■ INSTRUCTIONS:
[1] Answer these questions about the forum thread:
(a) What yearly gym membership cost does one poster call absurdly high?
(b) If beauty is normally distributed, which three measures would a 5 be, according to the thread?
(c) What must applicants submit to Beauty and the Geek in the first round, as one poster understands it?
[2] Why does one poster in the forum thread doubt that anyone could "visit" the Beauty and the Geek auditions? Answer in one to three sentences.

■ SELECTION:
☆ ☆ ☆ ☆
Jesus, you’re bitching about your girlfriend not being beautiful, but I’ll bet dollars to donuts (mmm… donuts) that you’re a tub of goo yourself.
Why, exactly, do you want to keep your girlfriend?
Like others have said, you seem very lukewarm about her. It sounds like you’re only keeping her around to have a girlfriend, not because you actually want to be dating her, specifically.
His posts sound fake. Who signs up for a gym and does 5 push-ups?
For that matter, who pays $900 a year up front in gym membership costs? That seems absurdly high.
Is there some especial reason you haven’t already broken up with this girl, ***other ***than your inability to do better?
Y’know, if we assume beauty is normally distributed, a heck of a lot of women are 5s. 5 would be the mean, the median, and the mode. As a geek, that might be something worth working into your answer.
Either this is a giant woosh, or this guy is the most nonsensical and illogical guy on these boards. I especially like the complaining about the girlfriend from a guy who thinks 5 pushups is good. :eek:
School’s out & the kids have time on their hands.
This guy might be just as real as famous Canadian anarchist holding forth in a couple of other threads…
I’ve basically met this guy in person. Still you’re right – there’s something odd about the tone of his posts. He seems a bit too, I don’t know, self-aware.
Also, as far as I know the Beauty and the Geek applications process is done via a video and info sheet that you’ve got to submit, as in Survivor, at least in the first round. Not sure how one would ‘visit’ these auditions.
Well, from my dating experiences, I can tell you that there’s no shortage of men who think they deserve a supermodel girlfriend even though they’re no prize - physically, mentally, or emotionally.
☆ ☆ ☆ ☆
■ RECORDED INFORMATION:
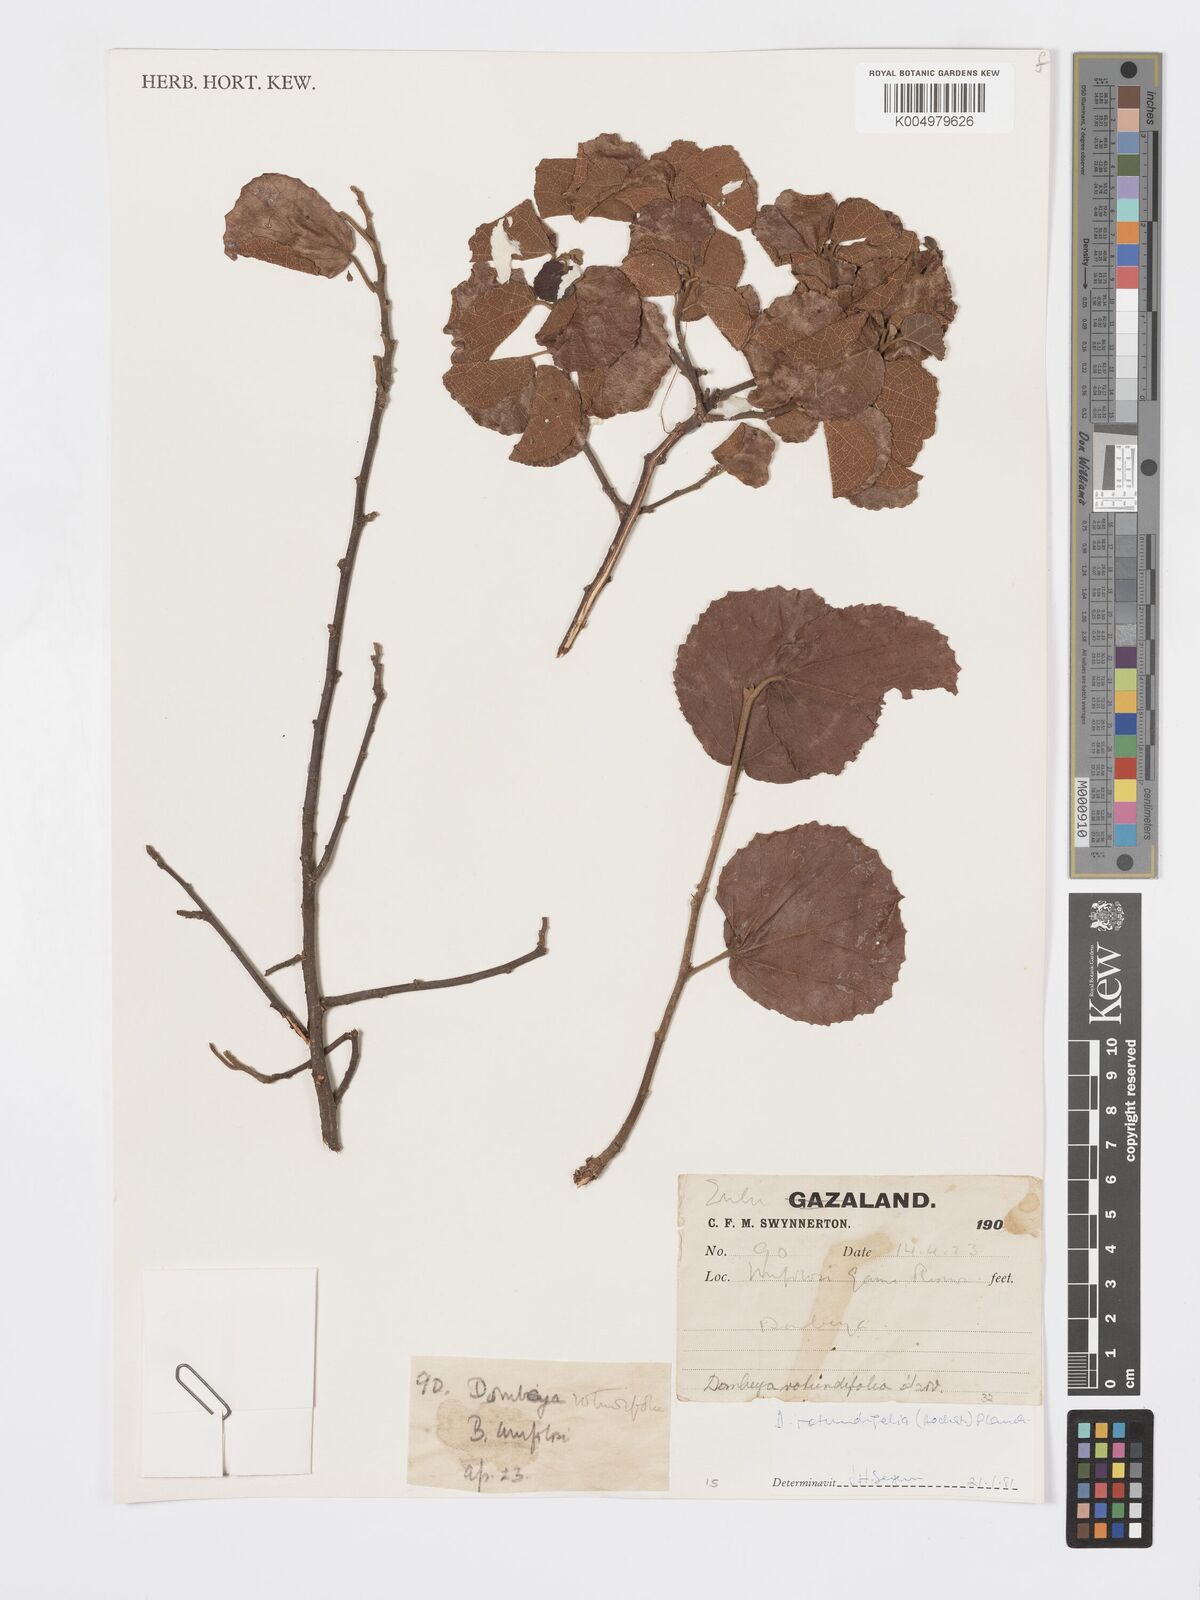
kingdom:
☆ ☆ ☆ ☆
■ COMPLETED EXERCISE:
[1]
(a) $900 a year, paid up front.
(b) The mean, the median, and the mode.
(c) A video and an info sheet.

[2] As far as that poster knows, the application process for Beauty and the Geek is handled through a video and info sheet that applicants submit, as with Survivor, at least in the first round. So it isn't clear how someone would visit the auditions.